Я полагаю, это могло бы показаться трагическим или ужасным концом, если бы вы
смотрели на это образно со стороны Хетоха оленя; но как
это выглядело бы, если бы вы посмотрели на это образно с точки зрения
о волчице Малсун, голодном волке, который должен брать все, что угодно, чтобы утолить свой голод.
мать-природа предлагает ему? Если вы решите баллотироваться
Что касается оленя, как более благородного животного, то было бы неразумно судить о нём по последнему событию в его жизни, игнорируя все счастливые дни, которые были до этого. Он прожил пять или шесть лет, как я понял по его развитию, и умер за минуту. Следует также помнить, что представление о смерти и страх смерти — это полностью результат воображения.

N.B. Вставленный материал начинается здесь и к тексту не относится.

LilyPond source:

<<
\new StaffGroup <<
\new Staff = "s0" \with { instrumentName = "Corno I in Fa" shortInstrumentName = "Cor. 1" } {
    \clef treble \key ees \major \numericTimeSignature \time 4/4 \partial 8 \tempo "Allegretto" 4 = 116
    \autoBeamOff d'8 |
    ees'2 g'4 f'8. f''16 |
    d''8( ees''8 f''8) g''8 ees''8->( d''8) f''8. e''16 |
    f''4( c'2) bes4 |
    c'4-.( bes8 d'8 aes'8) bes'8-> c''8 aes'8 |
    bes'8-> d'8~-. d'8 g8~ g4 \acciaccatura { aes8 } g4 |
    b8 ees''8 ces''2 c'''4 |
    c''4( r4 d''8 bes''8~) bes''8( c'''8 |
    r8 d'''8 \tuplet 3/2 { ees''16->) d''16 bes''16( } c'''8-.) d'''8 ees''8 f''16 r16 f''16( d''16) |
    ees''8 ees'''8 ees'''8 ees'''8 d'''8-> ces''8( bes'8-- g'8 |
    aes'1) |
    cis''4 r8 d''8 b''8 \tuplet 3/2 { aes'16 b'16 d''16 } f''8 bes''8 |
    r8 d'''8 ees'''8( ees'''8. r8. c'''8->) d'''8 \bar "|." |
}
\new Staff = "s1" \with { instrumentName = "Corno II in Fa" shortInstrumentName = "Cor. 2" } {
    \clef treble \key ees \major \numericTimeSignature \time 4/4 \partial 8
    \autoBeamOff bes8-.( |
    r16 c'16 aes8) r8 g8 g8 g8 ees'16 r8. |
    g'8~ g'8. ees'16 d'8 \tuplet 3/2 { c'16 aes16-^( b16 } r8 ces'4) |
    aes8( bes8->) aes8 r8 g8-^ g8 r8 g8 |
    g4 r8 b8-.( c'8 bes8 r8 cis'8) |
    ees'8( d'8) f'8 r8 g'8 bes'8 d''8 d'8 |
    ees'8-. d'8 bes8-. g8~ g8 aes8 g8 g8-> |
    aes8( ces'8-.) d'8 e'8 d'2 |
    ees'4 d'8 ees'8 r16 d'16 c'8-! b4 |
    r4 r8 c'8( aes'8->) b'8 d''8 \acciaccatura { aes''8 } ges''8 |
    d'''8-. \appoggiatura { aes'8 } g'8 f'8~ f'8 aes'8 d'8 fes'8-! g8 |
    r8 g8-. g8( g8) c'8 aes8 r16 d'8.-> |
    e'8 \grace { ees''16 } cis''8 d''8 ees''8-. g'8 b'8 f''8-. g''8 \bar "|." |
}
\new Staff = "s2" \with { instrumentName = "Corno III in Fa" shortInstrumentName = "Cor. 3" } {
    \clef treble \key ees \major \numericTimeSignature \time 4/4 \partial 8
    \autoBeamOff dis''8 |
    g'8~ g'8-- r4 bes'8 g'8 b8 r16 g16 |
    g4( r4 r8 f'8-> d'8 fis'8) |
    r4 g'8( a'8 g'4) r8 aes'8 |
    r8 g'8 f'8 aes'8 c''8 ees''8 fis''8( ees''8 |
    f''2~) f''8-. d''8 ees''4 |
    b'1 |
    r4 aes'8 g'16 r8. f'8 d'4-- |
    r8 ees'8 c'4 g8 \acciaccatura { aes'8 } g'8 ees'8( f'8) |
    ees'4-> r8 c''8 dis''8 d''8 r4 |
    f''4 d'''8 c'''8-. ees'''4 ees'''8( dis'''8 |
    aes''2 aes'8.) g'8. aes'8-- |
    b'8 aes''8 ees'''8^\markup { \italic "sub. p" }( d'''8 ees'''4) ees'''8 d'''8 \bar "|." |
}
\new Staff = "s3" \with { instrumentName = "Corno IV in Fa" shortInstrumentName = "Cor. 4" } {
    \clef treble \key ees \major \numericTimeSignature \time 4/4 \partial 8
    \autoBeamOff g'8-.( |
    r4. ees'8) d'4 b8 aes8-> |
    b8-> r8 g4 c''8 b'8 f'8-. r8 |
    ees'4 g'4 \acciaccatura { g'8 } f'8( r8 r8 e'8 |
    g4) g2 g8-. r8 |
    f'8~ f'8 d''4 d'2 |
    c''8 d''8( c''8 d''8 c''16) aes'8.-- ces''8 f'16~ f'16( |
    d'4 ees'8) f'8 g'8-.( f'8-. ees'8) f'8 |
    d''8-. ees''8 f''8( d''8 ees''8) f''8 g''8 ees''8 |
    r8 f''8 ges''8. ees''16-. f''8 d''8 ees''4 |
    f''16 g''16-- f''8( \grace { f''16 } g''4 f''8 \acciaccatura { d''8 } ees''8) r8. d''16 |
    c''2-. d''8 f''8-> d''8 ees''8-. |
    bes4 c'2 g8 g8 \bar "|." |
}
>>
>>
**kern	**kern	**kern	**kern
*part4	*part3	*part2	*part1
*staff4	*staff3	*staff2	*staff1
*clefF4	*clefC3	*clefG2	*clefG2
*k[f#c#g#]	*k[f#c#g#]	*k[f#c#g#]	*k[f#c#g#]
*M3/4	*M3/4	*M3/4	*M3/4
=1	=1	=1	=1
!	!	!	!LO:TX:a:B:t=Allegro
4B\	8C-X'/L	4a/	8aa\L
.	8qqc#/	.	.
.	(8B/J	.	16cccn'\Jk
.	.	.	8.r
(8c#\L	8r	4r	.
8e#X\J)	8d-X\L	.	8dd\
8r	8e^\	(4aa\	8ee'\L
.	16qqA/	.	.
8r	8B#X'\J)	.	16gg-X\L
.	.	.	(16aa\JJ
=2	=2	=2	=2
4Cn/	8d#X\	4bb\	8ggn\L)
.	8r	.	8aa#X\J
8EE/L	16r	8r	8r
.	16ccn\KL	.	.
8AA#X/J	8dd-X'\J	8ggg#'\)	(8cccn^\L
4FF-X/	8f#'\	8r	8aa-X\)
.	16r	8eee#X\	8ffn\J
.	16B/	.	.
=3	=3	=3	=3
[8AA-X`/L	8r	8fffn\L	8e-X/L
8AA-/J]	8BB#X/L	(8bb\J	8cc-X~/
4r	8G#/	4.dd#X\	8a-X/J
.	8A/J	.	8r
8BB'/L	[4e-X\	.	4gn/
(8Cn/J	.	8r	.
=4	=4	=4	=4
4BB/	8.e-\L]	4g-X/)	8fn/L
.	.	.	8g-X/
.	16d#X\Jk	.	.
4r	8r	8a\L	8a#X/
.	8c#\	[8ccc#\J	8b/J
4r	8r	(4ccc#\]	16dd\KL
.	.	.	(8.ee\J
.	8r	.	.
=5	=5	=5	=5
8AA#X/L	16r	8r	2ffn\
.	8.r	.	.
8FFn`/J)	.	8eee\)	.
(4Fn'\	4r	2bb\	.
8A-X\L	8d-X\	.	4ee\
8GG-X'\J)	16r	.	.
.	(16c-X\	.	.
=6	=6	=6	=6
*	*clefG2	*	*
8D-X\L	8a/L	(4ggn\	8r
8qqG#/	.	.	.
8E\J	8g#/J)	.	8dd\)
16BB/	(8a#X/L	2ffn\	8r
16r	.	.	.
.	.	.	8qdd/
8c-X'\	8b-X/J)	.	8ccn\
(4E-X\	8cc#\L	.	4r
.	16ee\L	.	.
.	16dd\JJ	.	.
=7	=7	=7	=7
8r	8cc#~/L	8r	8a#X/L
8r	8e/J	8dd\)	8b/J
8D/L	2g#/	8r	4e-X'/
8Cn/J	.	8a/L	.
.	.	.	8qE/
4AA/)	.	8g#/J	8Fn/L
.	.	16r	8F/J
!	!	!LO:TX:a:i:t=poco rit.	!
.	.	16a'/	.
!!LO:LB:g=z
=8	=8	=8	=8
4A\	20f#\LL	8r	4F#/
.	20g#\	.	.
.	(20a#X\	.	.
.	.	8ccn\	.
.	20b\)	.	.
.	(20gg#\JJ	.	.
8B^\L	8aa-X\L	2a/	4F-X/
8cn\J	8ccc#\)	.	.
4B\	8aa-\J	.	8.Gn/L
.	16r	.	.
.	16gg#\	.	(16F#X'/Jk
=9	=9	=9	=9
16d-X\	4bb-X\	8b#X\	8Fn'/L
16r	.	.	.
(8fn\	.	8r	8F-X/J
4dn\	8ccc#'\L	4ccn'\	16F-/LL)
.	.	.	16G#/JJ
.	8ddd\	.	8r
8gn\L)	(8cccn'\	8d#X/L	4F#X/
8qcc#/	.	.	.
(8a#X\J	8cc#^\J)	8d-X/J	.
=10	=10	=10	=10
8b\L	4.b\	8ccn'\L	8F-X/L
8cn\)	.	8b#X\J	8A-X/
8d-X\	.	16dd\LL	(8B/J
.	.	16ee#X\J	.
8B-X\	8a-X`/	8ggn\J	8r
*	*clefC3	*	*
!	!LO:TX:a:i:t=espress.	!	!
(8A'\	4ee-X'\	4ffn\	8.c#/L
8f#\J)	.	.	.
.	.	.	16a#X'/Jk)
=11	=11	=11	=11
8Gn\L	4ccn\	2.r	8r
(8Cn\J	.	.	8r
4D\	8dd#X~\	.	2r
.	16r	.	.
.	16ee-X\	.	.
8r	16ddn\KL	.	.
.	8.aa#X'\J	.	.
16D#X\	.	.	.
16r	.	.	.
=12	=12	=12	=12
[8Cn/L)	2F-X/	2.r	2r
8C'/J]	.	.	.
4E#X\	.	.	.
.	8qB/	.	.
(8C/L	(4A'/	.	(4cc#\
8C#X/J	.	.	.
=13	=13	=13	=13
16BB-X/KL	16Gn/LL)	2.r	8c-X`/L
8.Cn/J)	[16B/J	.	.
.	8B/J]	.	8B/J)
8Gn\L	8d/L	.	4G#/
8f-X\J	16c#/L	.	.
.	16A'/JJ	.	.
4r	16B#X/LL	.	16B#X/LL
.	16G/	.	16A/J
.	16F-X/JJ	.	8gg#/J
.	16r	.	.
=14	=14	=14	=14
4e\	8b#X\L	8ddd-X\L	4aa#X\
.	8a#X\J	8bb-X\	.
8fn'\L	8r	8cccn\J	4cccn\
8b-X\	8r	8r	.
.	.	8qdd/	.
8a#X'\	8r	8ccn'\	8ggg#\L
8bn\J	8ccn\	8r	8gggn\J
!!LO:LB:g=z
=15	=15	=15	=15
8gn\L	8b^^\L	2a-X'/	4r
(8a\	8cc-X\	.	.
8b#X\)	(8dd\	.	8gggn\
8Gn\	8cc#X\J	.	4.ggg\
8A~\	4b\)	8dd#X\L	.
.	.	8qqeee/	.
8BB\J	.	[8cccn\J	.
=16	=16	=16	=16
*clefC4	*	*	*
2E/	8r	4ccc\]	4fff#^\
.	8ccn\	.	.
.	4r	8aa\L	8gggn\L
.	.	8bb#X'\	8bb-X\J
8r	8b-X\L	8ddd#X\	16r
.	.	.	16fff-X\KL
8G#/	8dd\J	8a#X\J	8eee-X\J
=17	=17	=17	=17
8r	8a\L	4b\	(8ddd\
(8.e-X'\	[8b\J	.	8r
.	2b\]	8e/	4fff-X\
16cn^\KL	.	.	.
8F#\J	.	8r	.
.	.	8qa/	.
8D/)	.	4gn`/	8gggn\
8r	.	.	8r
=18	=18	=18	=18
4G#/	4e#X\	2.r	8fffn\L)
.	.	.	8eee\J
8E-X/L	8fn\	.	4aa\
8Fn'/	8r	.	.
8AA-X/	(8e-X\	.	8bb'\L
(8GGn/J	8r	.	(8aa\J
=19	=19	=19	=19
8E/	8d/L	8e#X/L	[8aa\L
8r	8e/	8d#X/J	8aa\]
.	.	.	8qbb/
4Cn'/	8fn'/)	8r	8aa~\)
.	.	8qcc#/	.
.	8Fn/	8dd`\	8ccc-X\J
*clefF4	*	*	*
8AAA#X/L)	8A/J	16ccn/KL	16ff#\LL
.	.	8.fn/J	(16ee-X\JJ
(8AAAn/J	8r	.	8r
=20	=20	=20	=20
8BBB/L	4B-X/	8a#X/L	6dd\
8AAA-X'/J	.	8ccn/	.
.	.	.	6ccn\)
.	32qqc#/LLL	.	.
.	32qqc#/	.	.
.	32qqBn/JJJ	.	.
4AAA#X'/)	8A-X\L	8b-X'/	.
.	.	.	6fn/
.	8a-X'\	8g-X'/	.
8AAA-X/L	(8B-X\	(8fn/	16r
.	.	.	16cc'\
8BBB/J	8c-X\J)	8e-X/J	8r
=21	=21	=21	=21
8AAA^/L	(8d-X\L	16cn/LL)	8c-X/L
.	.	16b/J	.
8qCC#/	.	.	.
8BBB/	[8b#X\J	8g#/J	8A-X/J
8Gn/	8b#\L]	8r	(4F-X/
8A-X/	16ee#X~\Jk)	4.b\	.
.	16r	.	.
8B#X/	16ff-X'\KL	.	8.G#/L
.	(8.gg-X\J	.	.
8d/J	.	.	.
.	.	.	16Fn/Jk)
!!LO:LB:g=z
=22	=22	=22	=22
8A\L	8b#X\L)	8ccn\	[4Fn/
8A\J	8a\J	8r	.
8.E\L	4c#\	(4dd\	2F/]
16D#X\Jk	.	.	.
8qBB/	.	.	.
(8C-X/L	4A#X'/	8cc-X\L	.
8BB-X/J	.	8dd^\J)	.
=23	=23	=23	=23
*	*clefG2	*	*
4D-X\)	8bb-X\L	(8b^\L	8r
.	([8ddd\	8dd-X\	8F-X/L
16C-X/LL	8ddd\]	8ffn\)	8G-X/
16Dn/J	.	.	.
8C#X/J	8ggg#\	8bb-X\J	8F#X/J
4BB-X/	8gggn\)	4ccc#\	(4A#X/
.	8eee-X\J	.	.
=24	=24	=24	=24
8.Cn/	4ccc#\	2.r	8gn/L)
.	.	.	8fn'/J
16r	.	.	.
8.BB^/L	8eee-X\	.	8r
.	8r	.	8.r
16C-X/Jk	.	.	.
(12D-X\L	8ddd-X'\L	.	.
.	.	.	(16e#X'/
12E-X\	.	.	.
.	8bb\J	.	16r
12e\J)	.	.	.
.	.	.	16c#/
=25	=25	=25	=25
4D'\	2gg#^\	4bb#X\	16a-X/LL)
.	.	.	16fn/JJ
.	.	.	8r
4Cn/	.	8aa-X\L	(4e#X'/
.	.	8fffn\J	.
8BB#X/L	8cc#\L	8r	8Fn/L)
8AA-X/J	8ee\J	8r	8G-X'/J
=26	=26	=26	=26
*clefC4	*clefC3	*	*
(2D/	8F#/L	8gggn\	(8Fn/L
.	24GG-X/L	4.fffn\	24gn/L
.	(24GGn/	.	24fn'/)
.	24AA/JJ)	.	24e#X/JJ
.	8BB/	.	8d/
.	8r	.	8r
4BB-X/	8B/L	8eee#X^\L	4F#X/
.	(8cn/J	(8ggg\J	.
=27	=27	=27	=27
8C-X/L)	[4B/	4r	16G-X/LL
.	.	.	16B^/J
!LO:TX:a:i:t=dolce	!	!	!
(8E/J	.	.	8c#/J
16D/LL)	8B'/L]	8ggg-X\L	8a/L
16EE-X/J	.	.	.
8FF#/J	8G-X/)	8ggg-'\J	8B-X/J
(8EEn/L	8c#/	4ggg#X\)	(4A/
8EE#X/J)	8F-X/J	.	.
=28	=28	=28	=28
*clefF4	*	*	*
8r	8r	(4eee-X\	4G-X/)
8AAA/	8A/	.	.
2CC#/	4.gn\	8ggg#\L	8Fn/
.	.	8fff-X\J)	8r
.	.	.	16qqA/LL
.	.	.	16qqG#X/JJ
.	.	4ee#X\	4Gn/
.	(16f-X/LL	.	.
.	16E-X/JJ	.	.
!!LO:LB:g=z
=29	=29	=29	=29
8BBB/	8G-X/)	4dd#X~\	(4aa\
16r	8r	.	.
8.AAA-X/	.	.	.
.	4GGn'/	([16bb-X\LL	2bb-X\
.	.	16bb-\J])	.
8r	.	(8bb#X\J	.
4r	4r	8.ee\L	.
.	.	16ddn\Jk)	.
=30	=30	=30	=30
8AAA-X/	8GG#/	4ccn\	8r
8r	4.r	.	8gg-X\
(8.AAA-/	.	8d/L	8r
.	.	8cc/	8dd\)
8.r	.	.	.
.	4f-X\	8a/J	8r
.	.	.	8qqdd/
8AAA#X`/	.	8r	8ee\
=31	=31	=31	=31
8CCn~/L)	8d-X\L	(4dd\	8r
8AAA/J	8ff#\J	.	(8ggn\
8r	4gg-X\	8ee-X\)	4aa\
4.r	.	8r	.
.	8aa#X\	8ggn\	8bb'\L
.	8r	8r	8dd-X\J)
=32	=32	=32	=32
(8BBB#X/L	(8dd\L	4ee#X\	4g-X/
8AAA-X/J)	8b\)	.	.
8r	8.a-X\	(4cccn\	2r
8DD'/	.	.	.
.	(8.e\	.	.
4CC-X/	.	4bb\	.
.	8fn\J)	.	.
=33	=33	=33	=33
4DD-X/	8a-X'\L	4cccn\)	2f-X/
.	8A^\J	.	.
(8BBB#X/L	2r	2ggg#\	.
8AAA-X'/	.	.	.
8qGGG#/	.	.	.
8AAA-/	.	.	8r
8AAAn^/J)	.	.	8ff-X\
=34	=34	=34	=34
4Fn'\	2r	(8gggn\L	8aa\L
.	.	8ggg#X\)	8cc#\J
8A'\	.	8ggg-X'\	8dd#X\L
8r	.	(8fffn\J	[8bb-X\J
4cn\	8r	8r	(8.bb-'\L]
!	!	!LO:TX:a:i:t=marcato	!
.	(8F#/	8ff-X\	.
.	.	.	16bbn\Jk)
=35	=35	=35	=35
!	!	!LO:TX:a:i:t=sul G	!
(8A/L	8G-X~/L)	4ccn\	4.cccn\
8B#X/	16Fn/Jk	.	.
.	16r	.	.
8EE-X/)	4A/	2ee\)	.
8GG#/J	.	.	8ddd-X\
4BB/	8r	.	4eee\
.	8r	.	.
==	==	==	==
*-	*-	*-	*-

А что касается воображения — этой чудесной творческой способности, которая
позволяет нам представлять себе невидимое или следовать за неизвестным и которая
является высшим свойством человеческого разума, — то у оленя, вероятно, его было очень мало.
немного; конечно, недостаточно, чтобы вдохновить или встревожить его. Жизнь
была всем, что он знал, когда быстро наступил конец. Он совершенно не
представлял себе смерть и поэтому не боялся её. Такая вещь, как трагедия, была для него немыслима.
Дело в том, что в нашем современном взгляде на природу, который мы считаем научным, хотя на самом деле он просто книжный и бездумный, мы склонны позволять мгновению или случайному эпизоду смерти затмевать весь вид жизни — жизни с её досуговыми часами, сменяющимися временами года, работой, играми и отдыхом. Выйти на улицу и
взглянуть на природу непредвзятыми глазами - значит понять, что смерть - это
всего лишь опущенный занавес в спектакле. Сцены в которых играть
удален, так как этого другого этапа откуда он пришел сюда, мы еще
не знание; но мы ясно видим, что для его завершения
однако каждая жизнь, малая или большая, должны были его покинуть, а также его
вход. Качество жизни следует судить не по его
мгновенный и загадочный крайности, но долго, сладострастия,
удовольствие-находить дней, которые лежат между ее конец и свое начало.